For a nation in trauma, it’s fight or flight
We’re torn between wanting to know every detail and wanting to unplug and hold our loved ones tight, but the best we can do is counter evil with good. Op-ed published in The Times of Israel
It’s been a week. A week since our country, our world and our very lives have been upended.
There is so much to say and yet no way to truly say it, so many ways in which our very existence will never be the same.
It’s too early to state for certain the long-term impact of the brutal Hamas massacre of Israeli civilians but it’s safe to expect it will affect every aspect of life in Israel and beyond. Much has already been written about the strategic, geopolitical and economic fallout, about how it could reshape Israeli society, the larger Middle East and the Jewish Diaspora. It’s sent shockwaves across the globe and reverberated even across the worlds of business, sports and entertainment. It’s being analyzed from endless angles. It’s touched every walk of life and it will likely become a defining pivot point in our history to which we look back as a before-and-after moment.
But we can’t go there yet because the most immediate impact has been psychological.
A week later, we are still a nation in mourning, a nation in shock, a nation in trauma. It’s not just those who have been maimed, tortured, raped and abducted. It’s not just the families and friends of those who have been murdered and mutilated. It’s not just those who have survived this unspeakable pogrom and are still recovering from their physical and emotional wounds. It’s all of us.
The sheer scope of the carnage and how closely-knit Israel remains has left few in this country without a first- or second-degree personal connection to the tragedy. Even those less directly connected have been glued to their cellphones and television screens, unable to detach from graphic images and monstrous accounts that seemed unimaginable just a week ago. We want to know everything, but at the same time also want to unplug and just hold our children tight.
We’ve been bombarded not only with rockets but also information, too much of it to coherently process our thoughts and feelings. Of the thousands of messages and posts that have poured in this week, there is one that I found to have reverberated above all others. It was from an Israeli psychologist named Danny Matos.

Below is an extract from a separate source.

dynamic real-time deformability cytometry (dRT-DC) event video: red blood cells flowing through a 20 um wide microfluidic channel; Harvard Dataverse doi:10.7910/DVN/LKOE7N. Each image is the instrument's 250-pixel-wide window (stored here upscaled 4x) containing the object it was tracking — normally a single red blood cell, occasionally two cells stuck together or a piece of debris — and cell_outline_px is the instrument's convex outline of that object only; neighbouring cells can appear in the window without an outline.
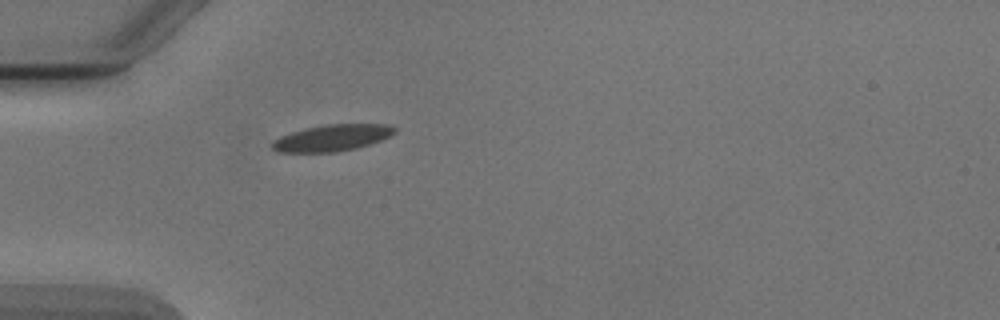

“What we are experiencing now is trauma – personal, collective and intergenerational. It’s a lethal combination,” he wrote. “For most of us, it is the first such trauma of this scale. Even for those accustomed to our security situation this is of a different magnitude. As such, it ruptures our internal systems and that is the reason most of us are left without words, without the ability to grasp it, in a state of paralysis, shock and helplessness.”
Indeed, it feels that way and his words have at least given me a small dose of comfort, providing license to feel scared, desperate, frustrated, fragile, angry, overwhelmed and confused.
When you are in trauma, you often respond in the most visceral of fashions: fight or flight.
All around us we are witnessing the full force of the Israeli fighting spirit. Masses are not only being drafted into emergency reserve military service but also volunteering far beyond the call of duty. The mobilization of the home front has been even more impressive with everyday Israelis donating their homes, their money and their blood. There have been countless grassroots initiatives that have drawn such a massive response that it has become very difficult to find volunteer opportunities since every online appeal is addressed immediately in real time.
There is also an understandable instinct to flee for your safety, especially for those with young children and those who did not grow up with the Sabra mentality of bucking up when the going gets tough around here.
As Matos noted, some are also going to hunker down, freeze and struggle to function. “Any of these expressions,” he wrote, “is normal inside this larger abnormality.”
The shock and suffering are compounded by a string of existential questions that sear the soul and tear at your very being:
Will we ever feel safe again?
Will we ever be able to live as neighbors, let alone still believe in peace, with the people who did this to us?
Will we ever trust our government and military again?
Will our country now come together or continue to tear itself apart?
Is this the kind of place to raise a family?
And if not, where do we go? To the civilized Western world where large groups have publicly and unabashedly celebrated these recent atrocities?
Eighty years after the Holocaust, will Jews ever escape the scourge of antisemitism and find refuge from those that seek to destroy us?
Such questions at this moment are likely the result of bullet point #18 of Matos’ 30-point manifesto: “Beware of pathos. Edges will now appear everywhere, because that’s what trauma and survival generate – a lot of black and white, and very little grey.”
And therefore, now is not the time for grand statements, bold prognostications and major life decisions. That will come later. Now is the time to heal.
Hamas will surely be pummeled. The current Israeli government will likely eventually be toppled for its hubris, misconceptions and misdeeds. And Israel will hopefully rise from the ashes to become a better version of itself.
For now, though, we, the individual people of Israel, must suffice with doing our part in countering evil with good. We must help our country when we can, help others when we should and mostly help ourselves.
“Be kind to yourselves,” Matos advises in his final point. “There is a great, deep and abysmal sadness. Maintain a horizon of one day at a time. Surround yourself with love. Alongside the weapon that fires, basic goodness is no less of a powerful weapon.”